What you will do:
Reproduce the listing below in full and exactly; no pictures belong in the copy.

Recorded data:
........

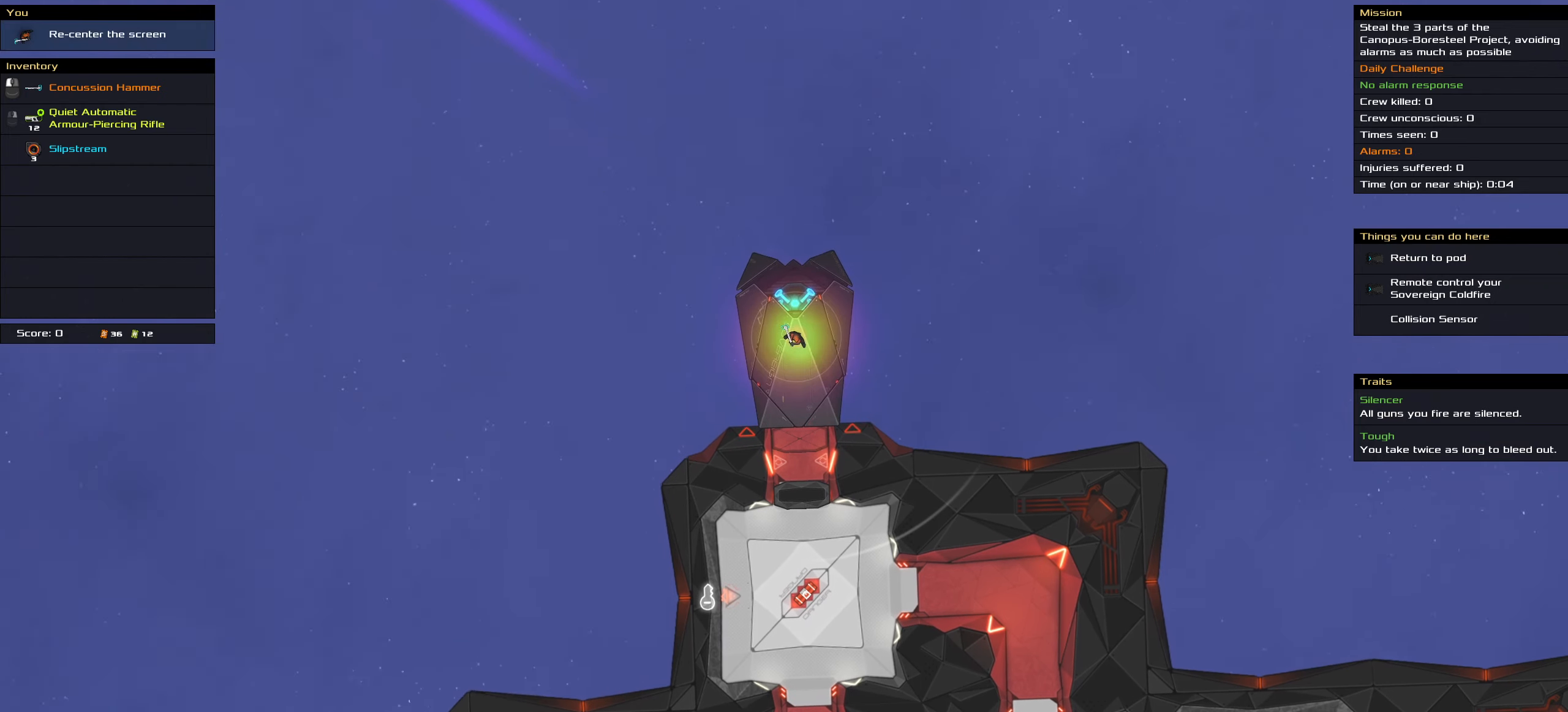
{"keys": [], "mouse": [], "events": [[250, "shift_l", "up"]]}
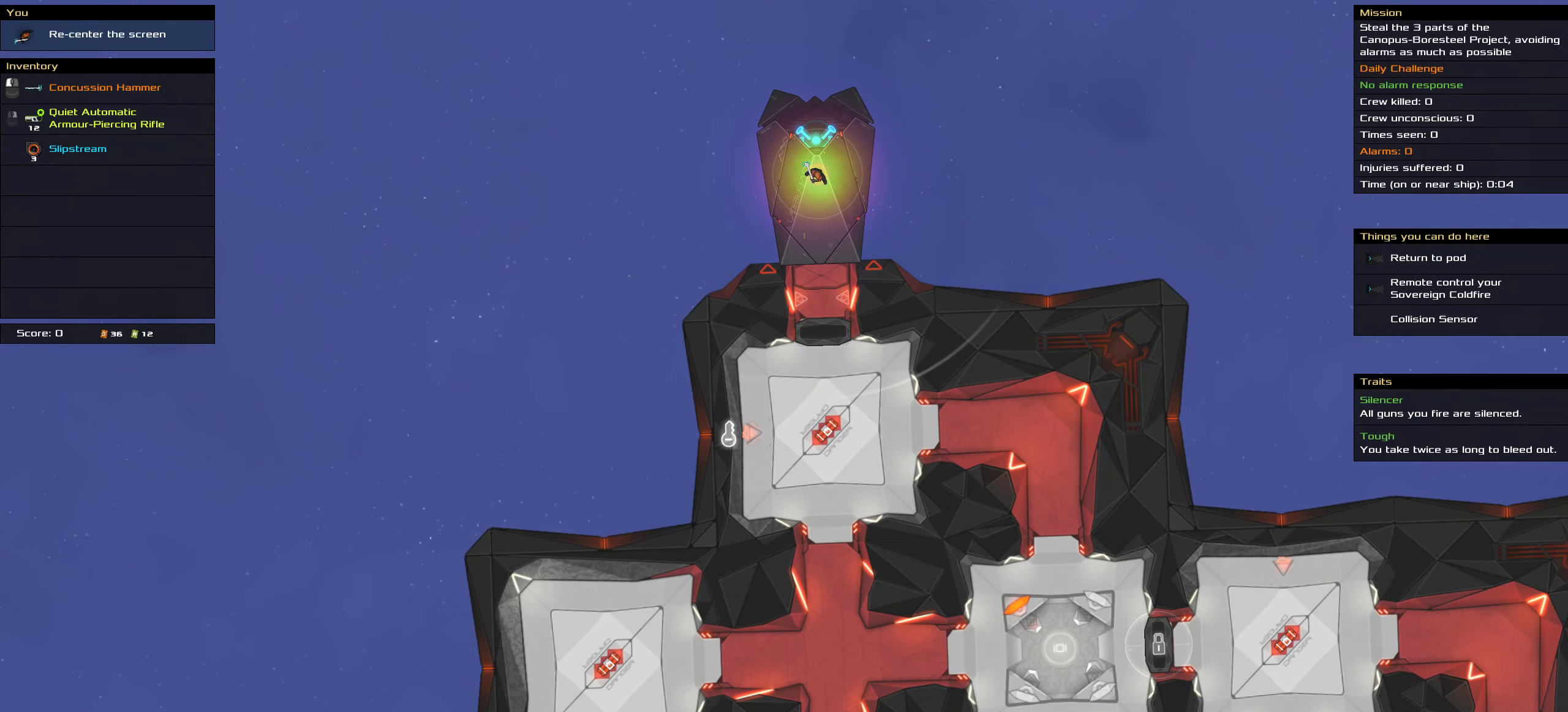
{"keys": [], "mouse": [], "events": []}
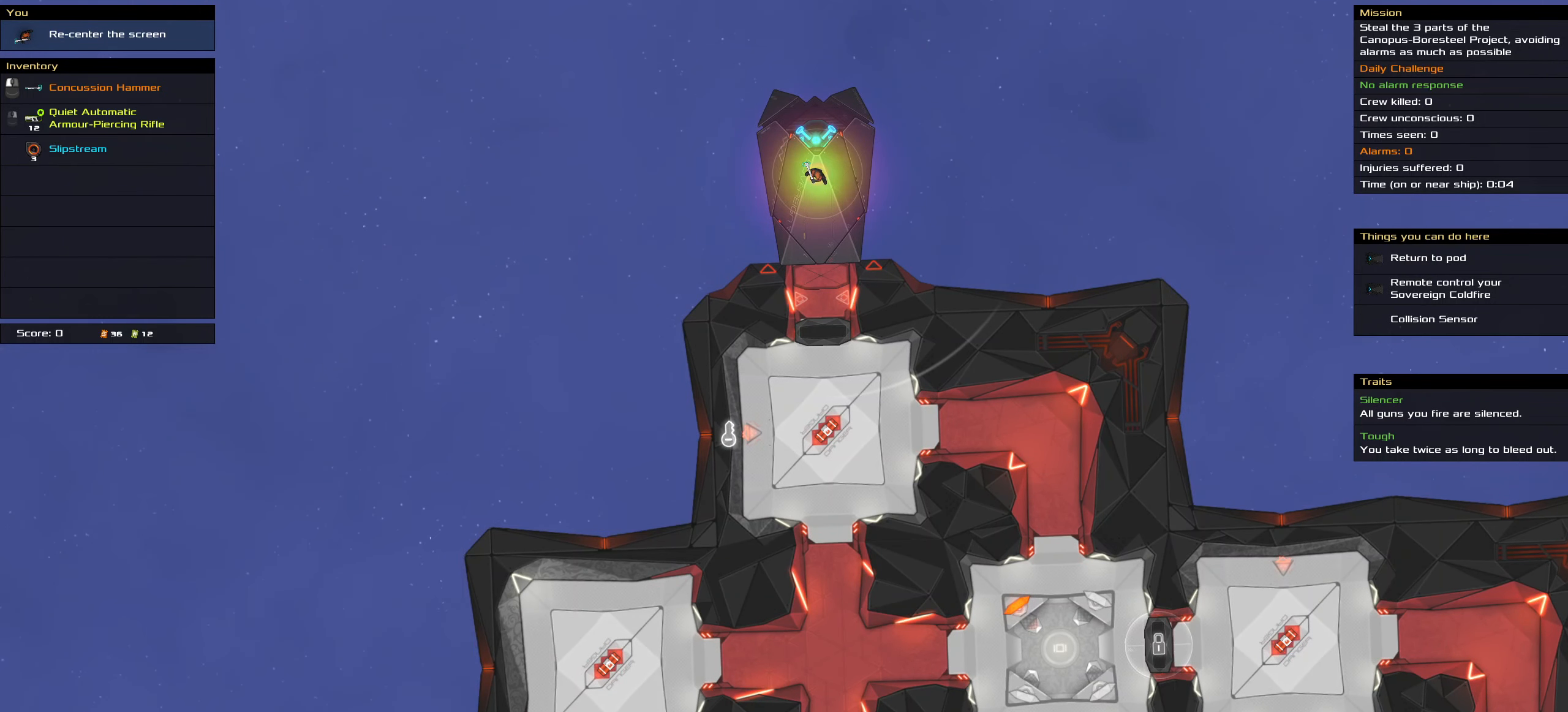
{"keys": [], "mouse": [], "events": []}
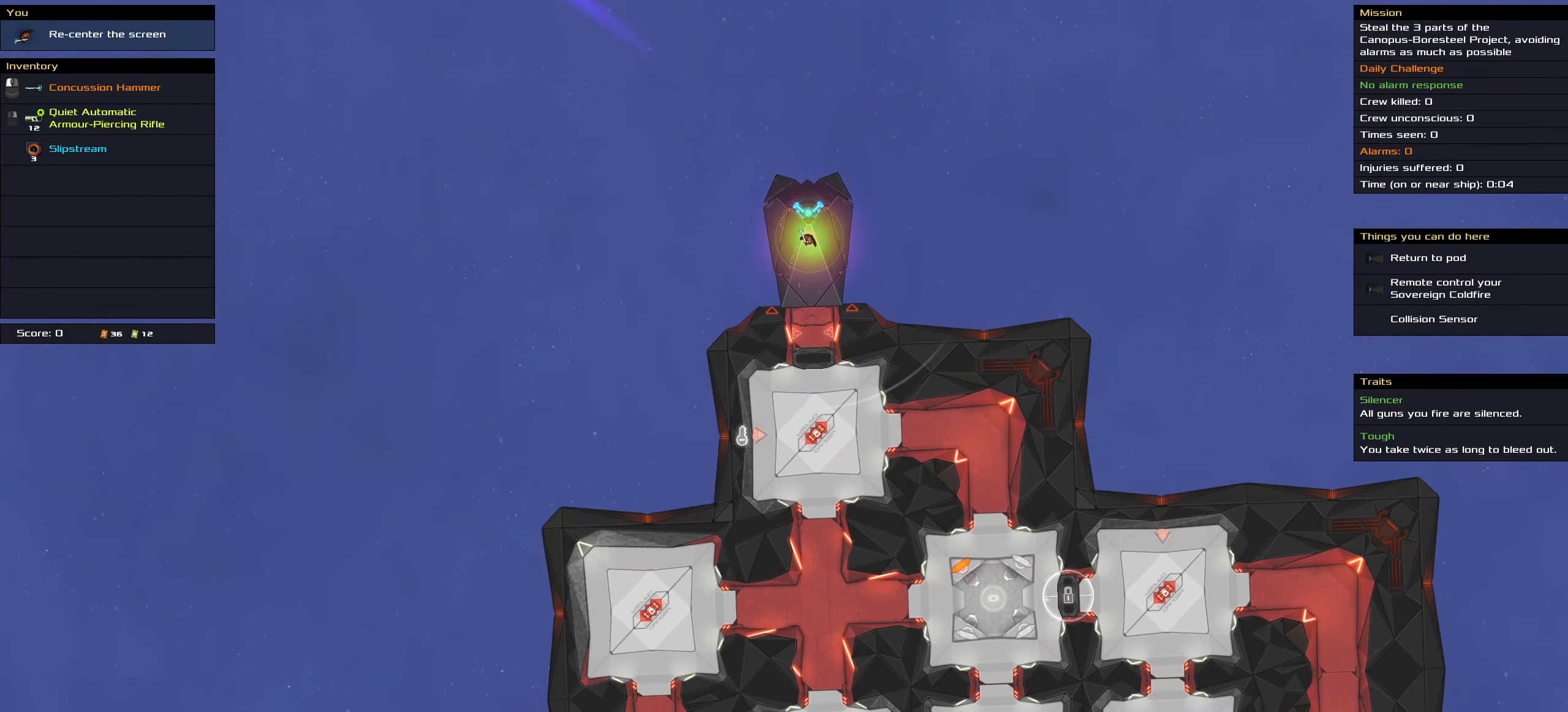
{"keys": [], "mouse": [], "events": []}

........

Solved problem:
{"keys": [], "mouse": [], "events": [[250, "shift_l", "up"]]}
{"keys": [], "mouse": [], "events": []}
{"keys": [], "mouse": [], "events": []}
{"keys": [], "mouse": [], "events": []}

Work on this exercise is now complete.